Einer, der es völlig anders sieht, ist etwa Patrick Wirth von Mawi Reisen in Bischofszell: «Die Kataloge dienen bei uns in erster Linie als Veranschaulichung für den Kunden. Nur bei wenigen Ausnahmen können die Preise aus dem Katalog eruiert und berechnet werden. Deshalb erachte ich die Kataloge nicht mehr als sehr wichtig. Man kann gut auf Online-Alternativen wie etwa PDF-Kataloge ausweichen.» Aus diesem Grund ärgert er sich auch, dass viel zu viele Kataloge automatisch per Initialversand verschickt werden. Immerhin sieht er in der DER Touristik ein Vorbild: «Jedes Reisebüro kann die Anzahl der Kataloge persönlich auf die jeweiligen Bedürfnisse und Kundensegmente reduzieren oder erweitern.» Aber Einzelstücke - anstatt komplette 5er bzw. 10er Packungen - wären wünschenswert.

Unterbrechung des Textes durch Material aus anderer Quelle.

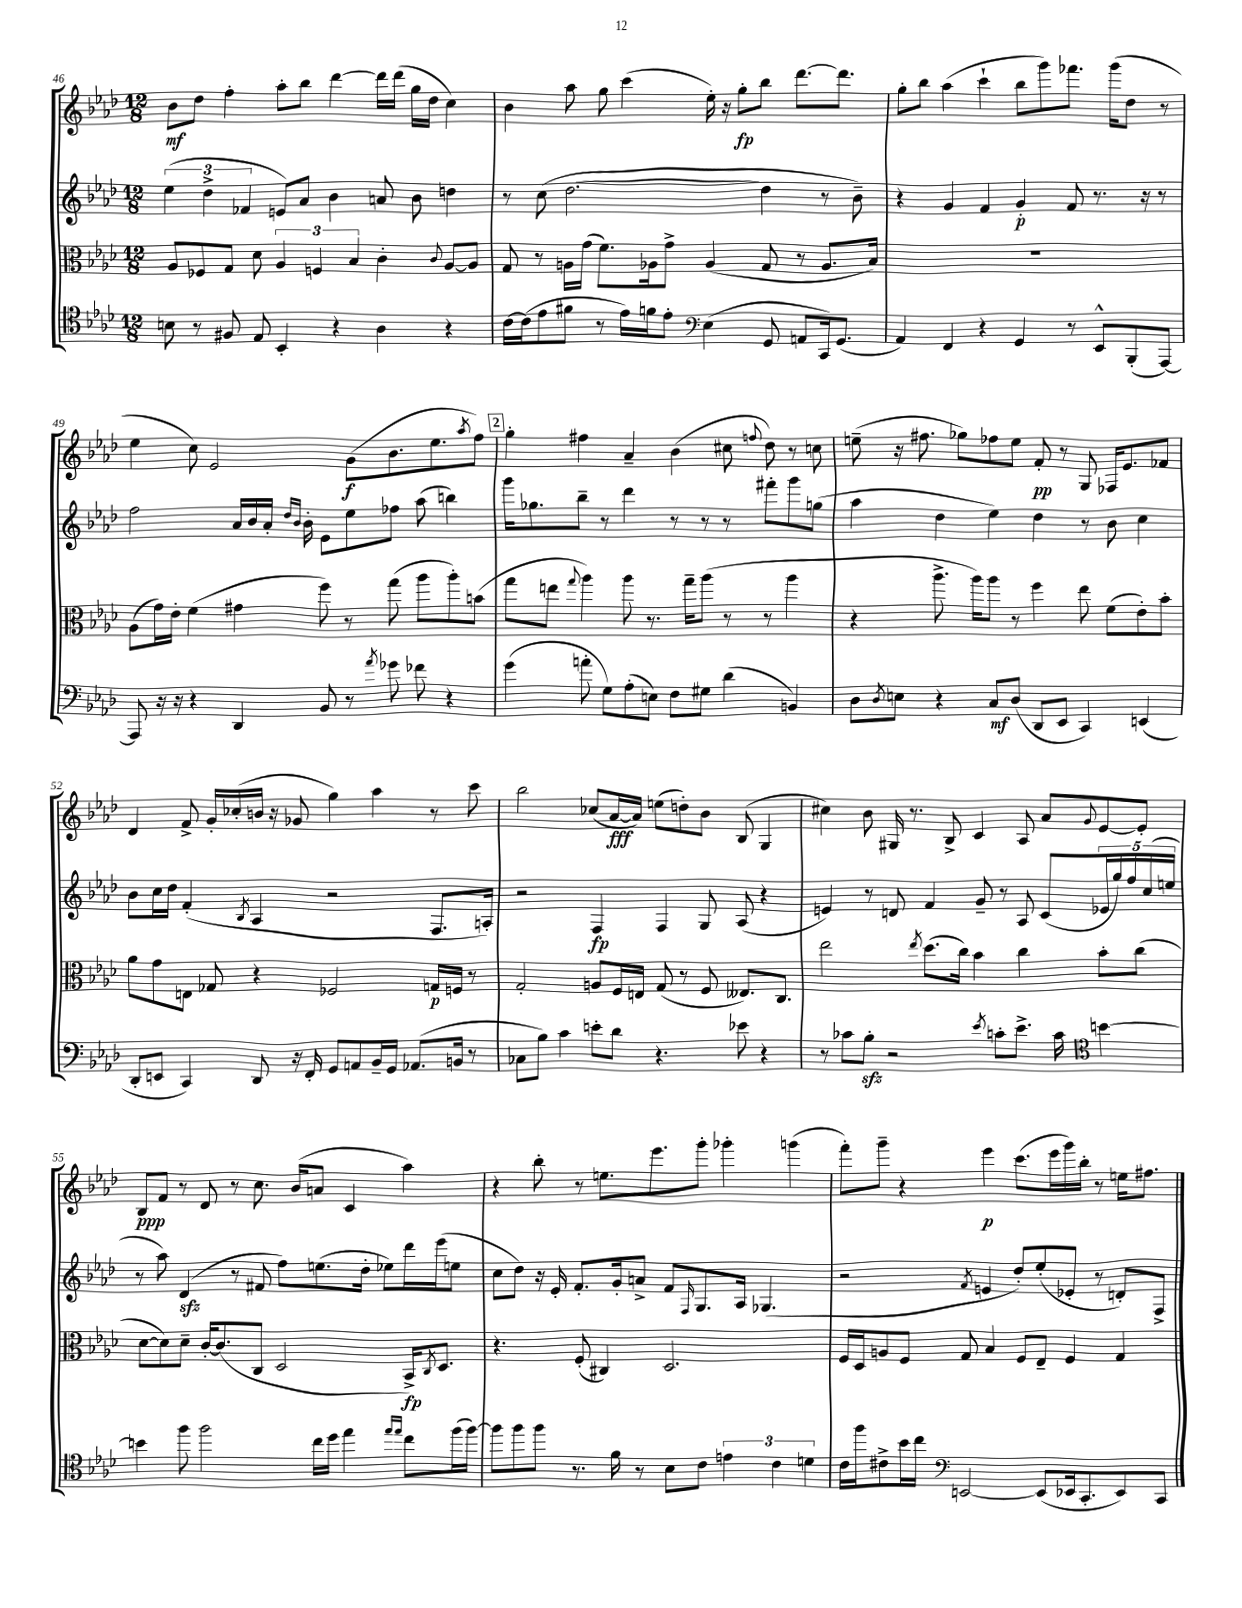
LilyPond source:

<<
\new StaffGroup <<
\new Staff = "s0" {
    \clef treble \key aes \major \numericTimeSignature \time 12/8
    bes'8\mf des''8 f''4-. aes''8-. bes''8 des'''4~ des'''16 des'''16( g''16 des''16 c''4) |
    bes'4 aes''8 g''8 c'''4( ees''16-.) r16 g''8-.\fp bes''8 des'''8.~ des'''8. |
    g''8-. bes''8 aes''4( c'''4-! bes''8 g'''8) fes'''8. g'''16( des''8 r8 |
    ees''4 c''8) ees'2 g'8\f( bes'8. ees''8. \acciaccatura { aes''8 } f''8) |
    \mark \markup { \box "2" } g''4-. fis''4 aes'4-- bes'4( cis''8 \appoggiatura { f''8 } des''8) r8 c''8 |
    e''8--( r16 fis''8. ges''8) fes''8 e''8 f'8-.\pp r8 g8 fes16 ees'8. fes'8 |
    des'4 f'8-> g'16-. ces''16-.( b'16 r16 ges'8 g''4) aes''4 r8 c'''8 |
    bes''2 ces''8( aes'16~\fff aes'16) e''8( d''8-.) bes'8 bes8( g4 |
    cis''4) bes'8 gis16 r8. bes8-> c'4 aes8 aes'8 \appoggiatura { g'8 } ees'8~ ees'8-. |
    bes8\ppp f'8 r8 des'8 r8 c''8. bes'16( a'8 c'4 aes''4) |
    r4 bes''8-. r8 e''8. ees'''8. g'''8-. ges'''4-. g'''4( |
    f'''8-.) g'''8-- r4 ees'''4\p c'''8.( ees'''16 g'''16) bes''16-. r8 e''16 fis''8. \bar "|." |
}
\new Staff = "s1" {
    \clef treble \key aes \major \numericTimeSignature \time 12/8
    \tuplet 3/2 { ees''4( des''4-> fes'4 } e'8) aes'8 bes'4 a'8 bes'8 d''4 |
    r8 c''8( des''2.~ des''4 r8 bes'8--) |
    r4 g'4 f'4 g'4-.\p f'8 r8. r16 r8 |
    f''2 aes'16 bes'16 aes'16-. \grace { des''16 bes'16 } bes'16-. ees'8 ees''8 fes''8 aes''8( b''4) |
    \mark \markup { \box "2" } g'''16 ges''8. bes''8-- r8 des'''4 r8 r8 r8 fis'''8-. g'''8 g''8( |
    aes''4 des''4 ees''4) des''4 r8 bes'8 c''4 |
    bes'8 c''16 des''16 f'4-.( \acciaccatura { bes8 } aes4 r2 f8. a16-.) |
    r2 f4\fp f4 g8 aes8( r4 |
    e'4) r8 d'8 f'4 g'8-- r8 aes8 c'8( \tuplet 5/4 { ees'16 g''16) f''16 c''16( e''16 } |
    r8 aes''8) des'4\sfz( r8 fis'8 f''8) e''8.( des''16-. ees''8) des'''16 ees'''16( e''8 |
    c''8 des''8) r16 ees'16-. f'8.-. g'16-. a'8-> f'8 \grace { f16 } g8. aes16 ges4.( |
    r2 \acciaccatura { f'8 } e'4 des''8-.) ees''8-.( ees'8-. r8 d'8-.) f8-> \bar "|." |
}
\new Staff = "s2" {
    \clef alto \key aes \major \numericTimeSignature \time 12/8
    aes8 fes8 g8 des'8 \tuplet 3/2 { aes4 f4 bes4 } c'4-. \appoggiatura { c'8 } aes8~ aes8 |
    g8 r8 a16 g'16( f'8.) aes16 g'8-> aes4( g8 r8 aes8. bes16) |
    R1. |
    aes8( g'16) ees'16-. f'4( gis'4 f''8) r8 g''8( aes''8 aes''8-.) b'8( |
    \mark \markup { \box "2" } g''8 e''8 \appoggiatura { g''8 } aes''4) aes''8 r8. g''16-- aes''8( r8 r8 aes''4 |
    r4 aes''8.-> aes''16) aes''8 r8 f''4 ees''8 f'8( ees'8-.) bes'8-. |
    aes'8 g'8 e8 ges8 r4 fes2 g16\p f16 r8 |
    g2-. a8 f16 e16 g8( r8 f8 eeses8.) c8. |
    ees''2 \acciaccatura { ees''8 } des''8.( c''16) bes'4 c''4 bes'8-. c''8( |
    des'8~ des'8) des'8-- c'16~-. c'8.( c8 des2 bes,16->\fp) \acciaccatura { c8 } des8. |
    r4. f8-.( cis4) des2. |
    f16 des16 a8 f8 g8 bes4 f8 ees8-- f4 g4 \bar "|." |
}
\new Staff = "s3" {
    \clef tenor \key aes \major \numericTimeSignature \time 12/8
    b8 r8 fis8 ees8 bes,4-. r4 aes4 r4 |
    c'16~ c'16( ees'8 fis'8 r8 ees'16) f'16 ees'8-. \clef bass ees4( g,8 a,8 c,16) g,8.( |
    aes,4) f,4 r4 g,4 r8 ees,8-^ bes,,8-.( aes,,8~) |
    aes,,8 r16 r16 r4 des,4 bes,8 r8 \acciaccatura { aes'8 } ges'8 fes'8 r4 |
    \mark \markup { \box "2" } g'4( a'8-. g8) aes8-.( e8) f8 gis8 des'4( b,4) |
    des8 \acciaccatura { des8 } e8 r4 c8\mf des8( des,8 ees,8 c,4) e,4( |
    des,8-. e,8 c,4) des,8 r16 f,16-. g,8 a,8 bes,16-- g,16 aes,8.( b,16 r8 |
    ces8 bes8) c'4 e'8-. des'8 r4. ees'8 r4 |
    r8 ces'8 bes8-.\sfz r2 \acciaccatura { ees'8 } c'8-. ees'8.-> c'16 \clef tenor b'4~ |
    b'4 f''8 f''2 c''16 des''16 ees''4 \grace { ees''16 ees''16 } c''8 f''16( f''16~) |
    f''8 f''8 f''8 r8. f'16 r8 bes8 c'8 \tuplet 3/2 { e'4 c'4 d'4 } |
    c'16 f''16 cis'8-> bes'16 c''16 \clef bass e,2~ e,8( ees,16 c,8.-. ees,8) c,8 \bar "|." |
}
>>
>>
\layout { \context { \Score currentBarNumber = #46 } }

Wirths Fazit: «Ich denke, der klassische Reisekatalog von gestern hat bald einmal ausgedient. Allein schon mit all den dynamischen Preisen ist ein Katalog zur Berechnung einer Reise nicht nutzbar. Die Preise nützen uns in den wenigsten Fällen und der massenhafte Abfall wird reduziert, da die Kataloge nicht mehrmals im Jahr ausgetauscht werden müssen.» Ein Türchen lässt er aber offen: «Ein klug erstellter Katalog kann im Verkauf schon hilfreich sein, um gewisse Emotionen beim Kunden auszulösen. Hierfür können aber auch Jahres- oder Zweijahreskataloge eingesetzt werden. Ohne Preise, dafür aber mit viel Infomaterial und Bilder.»

Eine spezielle Sichtweise hat auch Nathalie Sassine von Webook: «Als Online-Reisebüro ist die Katalogfrage bei uns einfach nur noch mühsam. Es gibt TOs, bei denen kann man die Kataloge schlicht nicht abbestellen. Wir als Remote-Team ohne Schalter arbeiten fast ausschliesslich online. Kataloge liegen bei uns also unausgepackt rum, bis sie ins Altpapier gebracht werden.» Beim täglichen Job ohne Schalter, also Laufkundschaft, geht es also auch gut ohne Kataloge. Doch dies ist nicht der einzige Störfaktor für Sassine: «Auch aus Umwelt-Gründen macht es für mich überhaupt keinen Sinn mehr. Auch bei den Katalogen sollte die Branche sich überlegen, wie nachhaltig sie funktioniert.»